We are using automated procedures to decommission host and delete them from the cluster when they had hardware issues.
In the following post, Cloudera recommened uses API decommission.wait() call to make sure the datanode and tasktracker are fully decommissioned.
But in our enviroment, the decommssion of roles commands sometimes( espeically for datanode) took too long to complete. Most of the time I had to abort the decommissionoing command from CM UI. On the hand, the role commission status has alreaby become "Decommissioned"
My question is that, once the datanode role or tasktracker role commission state became "decommissioned", can I assum the role has been decommissioned successfully? If yes, I want to kill the running decommission command so I can go ahead deleting the host from CM.
When CM decomissioning the datanode, it will decomission the datanode quickly, but after that it will wait until the blocks in HDFS are replicated to their minimum replication level again.

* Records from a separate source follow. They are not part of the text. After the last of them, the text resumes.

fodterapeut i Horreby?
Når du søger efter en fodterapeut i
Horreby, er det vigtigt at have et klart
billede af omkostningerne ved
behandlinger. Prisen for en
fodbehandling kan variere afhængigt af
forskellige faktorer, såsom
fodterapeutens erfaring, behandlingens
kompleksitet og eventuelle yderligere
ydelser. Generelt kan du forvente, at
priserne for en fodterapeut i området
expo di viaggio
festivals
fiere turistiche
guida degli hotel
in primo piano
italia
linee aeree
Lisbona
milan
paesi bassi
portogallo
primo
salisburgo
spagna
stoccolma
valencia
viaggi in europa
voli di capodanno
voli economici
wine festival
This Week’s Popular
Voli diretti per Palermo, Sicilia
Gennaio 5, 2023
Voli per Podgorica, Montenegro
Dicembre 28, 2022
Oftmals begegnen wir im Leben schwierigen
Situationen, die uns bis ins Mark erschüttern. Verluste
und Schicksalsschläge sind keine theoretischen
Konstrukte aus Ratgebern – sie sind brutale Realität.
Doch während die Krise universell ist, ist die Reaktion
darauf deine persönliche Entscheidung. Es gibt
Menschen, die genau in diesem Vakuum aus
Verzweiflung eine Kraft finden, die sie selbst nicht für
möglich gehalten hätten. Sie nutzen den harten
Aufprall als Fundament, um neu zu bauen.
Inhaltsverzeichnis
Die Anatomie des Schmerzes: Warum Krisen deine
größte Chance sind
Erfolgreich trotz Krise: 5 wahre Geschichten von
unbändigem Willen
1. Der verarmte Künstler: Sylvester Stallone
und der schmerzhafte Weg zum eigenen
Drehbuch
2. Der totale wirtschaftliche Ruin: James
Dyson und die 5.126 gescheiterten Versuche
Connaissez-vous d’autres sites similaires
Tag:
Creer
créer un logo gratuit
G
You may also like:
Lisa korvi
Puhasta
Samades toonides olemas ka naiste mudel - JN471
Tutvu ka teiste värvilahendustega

1. that replication can be itself a time consuming process
2. if you had some blocks on the currently decomissioning datanode, which are only has one replica - and it was placed on the actually decomissioned datanode, then it cannot be replicated any more. This will make the process even longer, as CM has to be timed out on waiting for the replication to finish (but could not).
If you wan't to be safe, you should wait until the command finishes, before doing anything destructive to the host. In case you find out some data is missing from HDFS, it could be still there on that host.
Does this sense?
I still think the decommissioning command hung for some reason. It took more than 24 hours to run and I had to abot it.
At the same time, I saw the nameode reported that node as decommissioned and there were no missing block.